Justice for Cooley

My name is Cooley*, I am 36 years old and I grew up in Southern California. I had recently moved to Louisiana in hopes for a fresh start back in 2018 when I was a victim of police violence in Jefferson Parish.

On December 10th, 2018, I was sent home from work early after feeling nauseous and throwing up. At around 3 o’clock in the afternoon, I left my house to go to Family Dollar to pick up some soup. On my way there, I realized that I had forgotten my wallet and pulled into an apartment complex driveway to turn back home. As soon as I pulled in, an unmarked police car pulled behind me and turned on its lights. The officer immediately recognized me due to previous interactions and as he approached my car, the officer said, ‘Oh Cooley’. I rolled my eyes, knowing the following interaction may not go well. This aggravated the officer who then stated: “Oh you’re going to look at me like that. Get the fuck out of the car.” As I was going to place my hands on my car, the officer grabbed my arm, slung me to the floor, and began attacking me.

As I was pinned down, I realized there were around five other officers. They had my face on the ground and began excessively kicking and hitting me while yelling ‘Stop resisting arrest’. I tried screaming to get anyone else’s attention. The officer who pulled me over stuck his fingers in my eyes while another officer had their foot on the back of my neck. I kept telling the officers I could not breathe. The officers then joked with one another saying ‘let’s put his head in a puddle’. Even after the officer put me in handcuffs and shackled me, they repeatedly punched my face four times.

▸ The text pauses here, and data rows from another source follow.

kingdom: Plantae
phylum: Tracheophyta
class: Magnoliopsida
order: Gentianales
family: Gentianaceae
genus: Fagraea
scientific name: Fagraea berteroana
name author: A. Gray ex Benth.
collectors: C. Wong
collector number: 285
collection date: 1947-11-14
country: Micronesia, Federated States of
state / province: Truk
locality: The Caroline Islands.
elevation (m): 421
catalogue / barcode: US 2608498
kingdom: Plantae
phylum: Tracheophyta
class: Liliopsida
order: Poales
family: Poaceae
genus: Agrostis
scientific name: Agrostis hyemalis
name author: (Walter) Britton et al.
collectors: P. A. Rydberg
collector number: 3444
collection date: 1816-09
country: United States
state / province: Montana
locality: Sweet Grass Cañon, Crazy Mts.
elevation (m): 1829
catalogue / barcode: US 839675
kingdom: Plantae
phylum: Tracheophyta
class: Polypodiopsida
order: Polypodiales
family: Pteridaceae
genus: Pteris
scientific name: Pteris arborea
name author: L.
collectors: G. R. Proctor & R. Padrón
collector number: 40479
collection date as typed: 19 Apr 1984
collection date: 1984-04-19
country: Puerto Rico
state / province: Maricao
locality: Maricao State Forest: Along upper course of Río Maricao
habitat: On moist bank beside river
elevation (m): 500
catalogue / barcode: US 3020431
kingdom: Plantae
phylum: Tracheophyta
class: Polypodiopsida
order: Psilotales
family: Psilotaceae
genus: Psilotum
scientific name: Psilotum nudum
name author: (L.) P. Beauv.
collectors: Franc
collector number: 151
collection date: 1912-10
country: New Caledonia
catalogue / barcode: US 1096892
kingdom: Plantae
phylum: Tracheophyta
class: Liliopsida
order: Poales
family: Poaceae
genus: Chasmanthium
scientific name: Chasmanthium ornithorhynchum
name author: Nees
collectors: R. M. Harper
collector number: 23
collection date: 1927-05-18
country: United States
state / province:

After they had detained me, they began searching my car without a warrant or probable cause and while I was waiting, I asked for my phone. They told me it was ‘in the puddle’ to which I responded, ‘It’s waterproof’. The police called a tow truck and my girlfriend arrived at the scene. She asked them for my insurance, but they took the car with everything in it, and I was never given my phone or insurance back. When I was being put in the police car, the original officer who pulled me over said: “Call me a bitch, I will kill you next time”.

As soon as I got to the jail, the nurse there told them to take me to the hospital. Two officers accompanied me and when I asked them why they beat me up, the officers said it was because I attacked a police officer. However, in court the only charges brought against me were minor traffic violations such as not using his turn signal, the window tint being too dark, and not having his license.

I eventually filed a complaint with Internal Affairs at my police department and never got a response, despite being told they would interview each officer involved.

It took around two weeks for me to recover from my physical injuries. I had a red spot on my eye, bumps on my head, and severe shoulder pain. I was in so much pain that I visited an urgent care a few days after my arrest. Though I am now physically recovered, the emotional trauma this incident has had affects my everyday life. I am always scared now and never go to places alone. Even at my part time job delivering pizzas, I must have my girlfriend on the phone to feel secure.

Reflecting back on this incident makes me feel sick due to the lack of accountability and repercussions law enforcement officers face. I do not know what was done with the officer who led my attack and I hate knowing he could be actively hurting others.

I am sharing my story now because I believe no one should have to go through this. Looking back on the day of my attack is hard, however I believe sharing my story has been therapeutic. Though I do not have the answers on how we should fix the criminal justice system, I do know that something must change. I believe that having body cameras on all police officers should be a start. My advice to other victims of police violence is to get your story out there in any way possible in order to spread awareness.

*A pseudonym has been given to the subject of this story to keep their identity private.